Espin Tulie menegaskan bahwa Komisi III berkomitmen untuk memastikan seluruh proyek infrastruktur sumber daya air di Gorontalo memiliki kualitas yang baik dan memberikan manfaat nyata bagi masyarakat.
“Kunjungan ini bukan hanya pengawasan, tetapi juga bentuk komitmen kami untuk mencari solusi atas setiap kendala di lapangan. Kami ingin memastikan proyek DI dan JIAT benar-benar berkualitas, transparan, dan berdampak langsung bagi masyarakat Gorontalo,” tegasnya.

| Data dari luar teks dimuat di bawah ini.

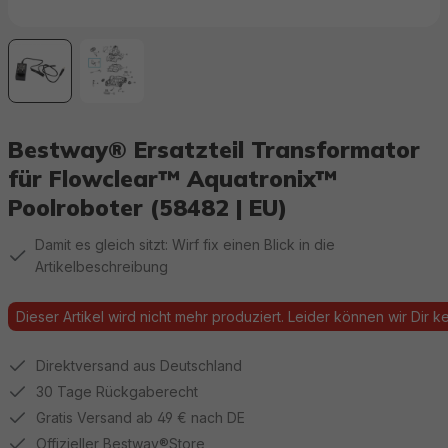
Bestway® Ersatzteil Transformator
für Flowclear™ Aquatronix™
Poolroboter (58482 | EU)
Damit es gleich sitzt: Wirf fix einen Blick in die
Artikelbeschreibung
Dieser Artikel wird nicht mehr produziert. Leider können wir Dir kei
Direktversand aus Deutschland
30 Tage Rückgaberecht
Gratis Versand ab 49 € nach DE
Offizieller Bestway®Store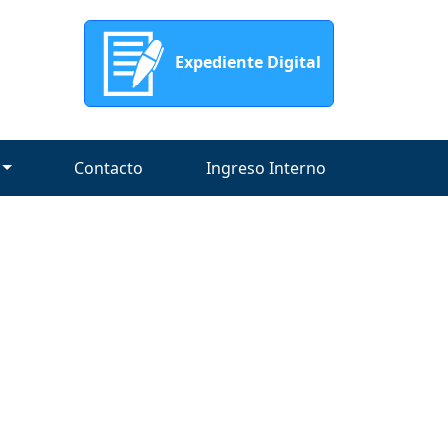
Expediente Digital
Contacto
Ingreso Interno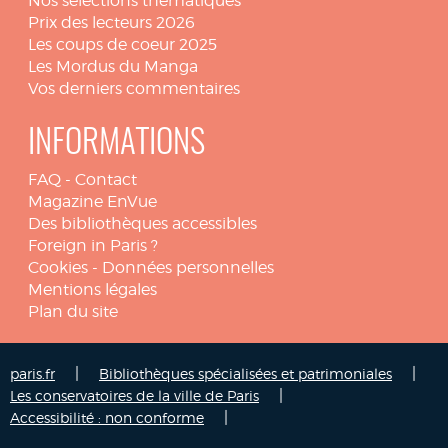
Nos sélections thématiques
Prix des lecteurs 2026
Les coups de coeur 2025
Les Mordus du Manga
Vos derniers commentaires
INFORMATIONS
FAQ
-
Contact
Magazine EnVue
Des bibliothèques accessibles
Foreign in Paris ?
Cookies
-
Données personnelles
Mentions légales
Plan du site
|
|
paris.fr
Bibliothèques spécialisées et patrimoniales
|
Les conservatoires de la ville de Paris
|
Accessibilité : non conforme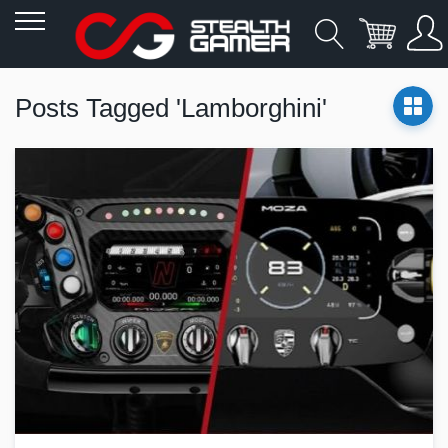
Allez
au
Posts Tagged 'Lamborghini'
contenu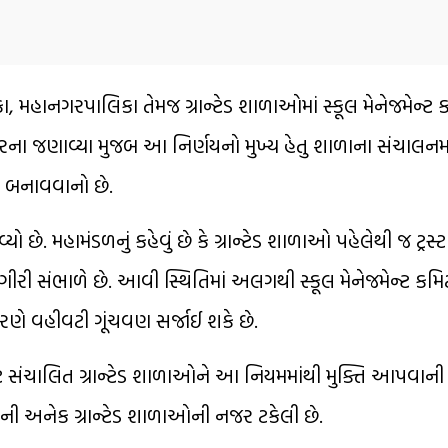
 મહાનગરપાલિકા તેમજ ગ્રાન્ટેડ શાળાઓમાં સ્કૂલ મેનેજમેન્ટ 
રના જણાવ્યા મુજબ આ નિર્ણયનો મુખ્ય હેતુ શાળાના સંચાલન
ક બનાવવાનો છે.
છે. મહામંડળનું કહેવું છે કે ગ્રાન્ટેડ શાળાઓ પહેલેથી જ ટ્રસ્ટ
ામગીરી સંભાળે છે. આવી સ્થિતિમાં અલગથી સ્કૂલ મેનેજમેન્ટ ક
ણે વહીવટી ગૂંચવણ સર્જાઈ શકે છે.
્ટ સંચાલિત ગ્રાન્ટેડ શાળાઓને આ નિયમમાંથી મુક્તિ આપવાની મ
ની અનેક ગ્રાન્ટેડ શાળાઓની નજર ટકેલી છે.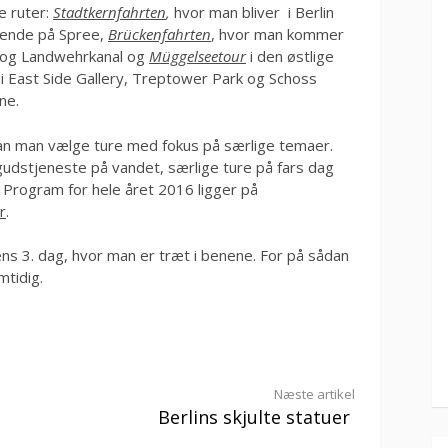
e ruter:
Stadtkernfahrten
,
hvor man bliver i Berlin
kende på Spree,
Brückenfahrten
, hvor man kommer
 og Landwehrkanal og
Müggelseetour
i den østlige
bi East Side Gallery, Treptower Park og Schoss
ne.
an man vælge ture med fokus på særlige temaer.
gudstjeneste på vandet, særlige ture på fars dag
 Program for hele året 2016 ligger på
r
.
ens 3. dag, hvor man er træt i benene. For på sådan
mtidig.
Næste artikel
Berlins skjulte statuer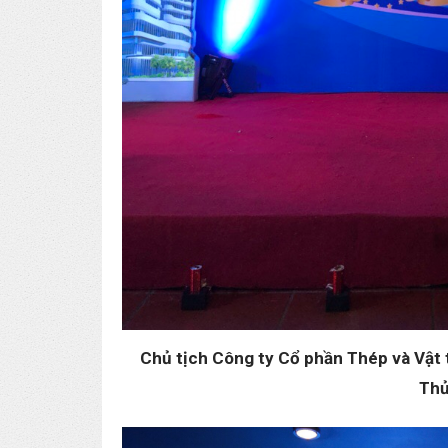
Chủ tịch Công ty Cổ phần Thép và Vật 
Thủ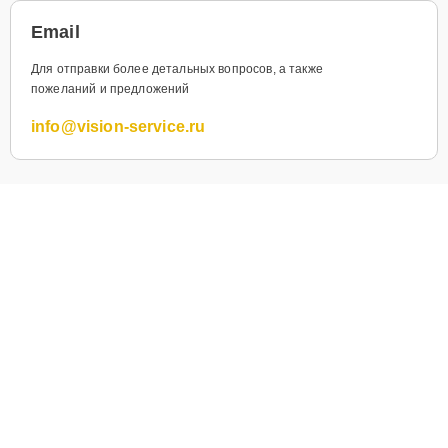
Email
Для отправки более детальных вопросов, а также
пожеланий и предложений
info@vision-service.ru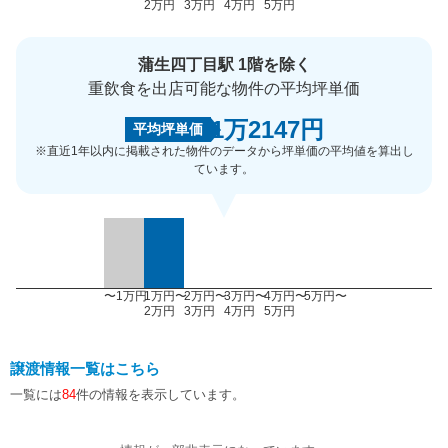
2万円
3万円
4万円
5万円
蒲生四丁目駅 1階を除く
重飲食を出店可能な物件の平均坪単価
1万2147円
平均坪単価
※直近1年以内に掲載された物件のデータから坪単価の平均値を算出し
ています。
〜1万円
1万円〜
2万円〜
3万円〜
4万円〜
5万円〜
2万円
3万円
4万円
5万円
譲渡情報一覧はこちら
一覧には
84
件の情報を表示しています。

Di akhir pertemuan, Kepala Balai Sungai Wilayah II Sulawesi juga membuka ruang komunikasi dengan masyarakat, wartawan, dan LSM untuk menyampaikan aspirasi secara langsung ke kantor Balai. Ia menyampaikan kehati-hatian dalam komunikasi melalui telepon karena nomor ponselnya pernah diretas, serta mengimbau agar setiap kejadian bencana seperti banjir dan longsor segera dilaporkan guna penanganan cepat.